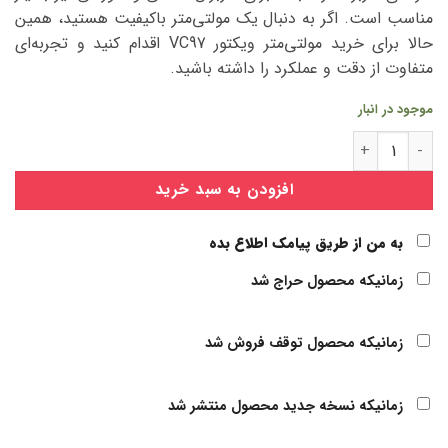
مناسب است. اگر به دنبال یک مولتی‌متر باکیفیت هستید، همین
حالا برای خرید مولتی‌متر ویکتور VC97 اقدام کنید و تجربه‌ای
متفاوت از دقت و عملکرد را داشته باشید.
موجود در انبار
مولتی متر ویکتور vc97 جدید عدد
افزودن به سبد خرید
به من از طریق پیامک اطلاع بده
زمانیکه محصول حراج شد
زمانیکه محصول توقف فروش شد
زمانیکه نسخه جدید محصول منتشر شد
...
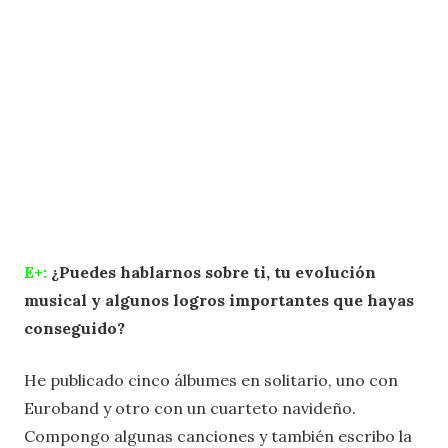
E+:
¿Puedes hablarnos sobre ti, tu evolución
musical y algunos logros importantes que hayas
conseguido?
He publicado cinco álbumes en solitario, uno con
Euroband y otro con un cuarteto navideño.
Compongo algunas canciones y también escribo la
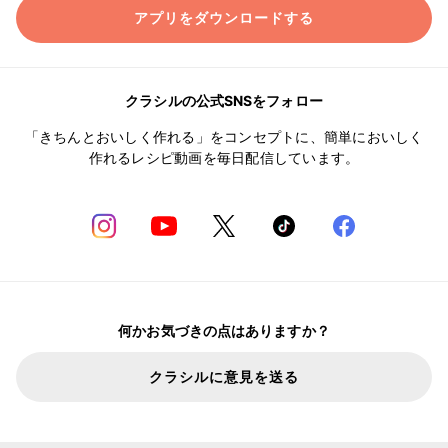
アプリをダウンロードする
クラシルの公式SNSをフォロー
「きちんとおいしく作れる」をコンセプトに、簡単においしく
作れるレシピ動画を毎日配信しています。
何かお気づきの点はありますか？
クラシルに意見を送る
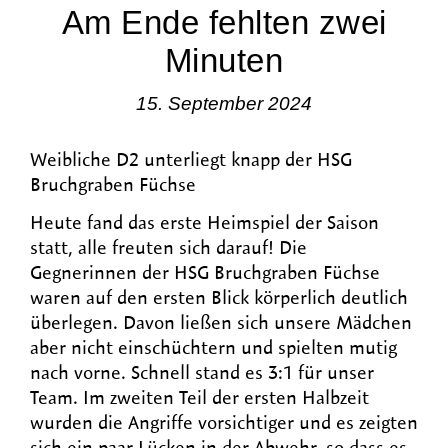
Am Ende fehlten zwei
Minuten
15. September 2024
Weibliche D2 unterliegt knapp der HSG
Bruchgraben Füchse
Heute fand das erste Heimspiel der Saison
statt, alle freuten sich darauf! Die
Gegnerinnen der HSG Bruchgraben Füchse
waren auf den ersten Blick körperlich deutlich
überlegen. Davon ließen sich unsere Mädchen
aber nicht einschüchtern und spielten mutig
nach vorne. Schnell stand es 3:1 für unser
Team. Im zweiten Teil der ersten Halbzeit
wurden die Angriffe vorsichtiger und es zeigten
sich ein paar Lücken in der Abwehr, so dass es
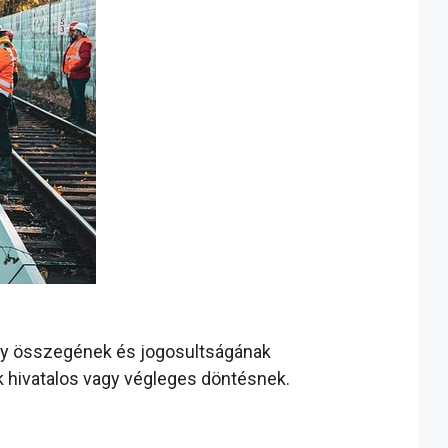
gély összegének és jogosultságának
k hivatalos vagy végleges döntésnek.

** WHAT IS EXPECTED **
Print the lines from the line containing "gély összegének és jogosultságának" through the line containing "k hivatalos vagy végleges döntésnek.", exactly as they appear.

** ANSWER TO THIS PROBLEM **
gély összegének és jogosultságának
k hivatalos vagy végleges döntésnek.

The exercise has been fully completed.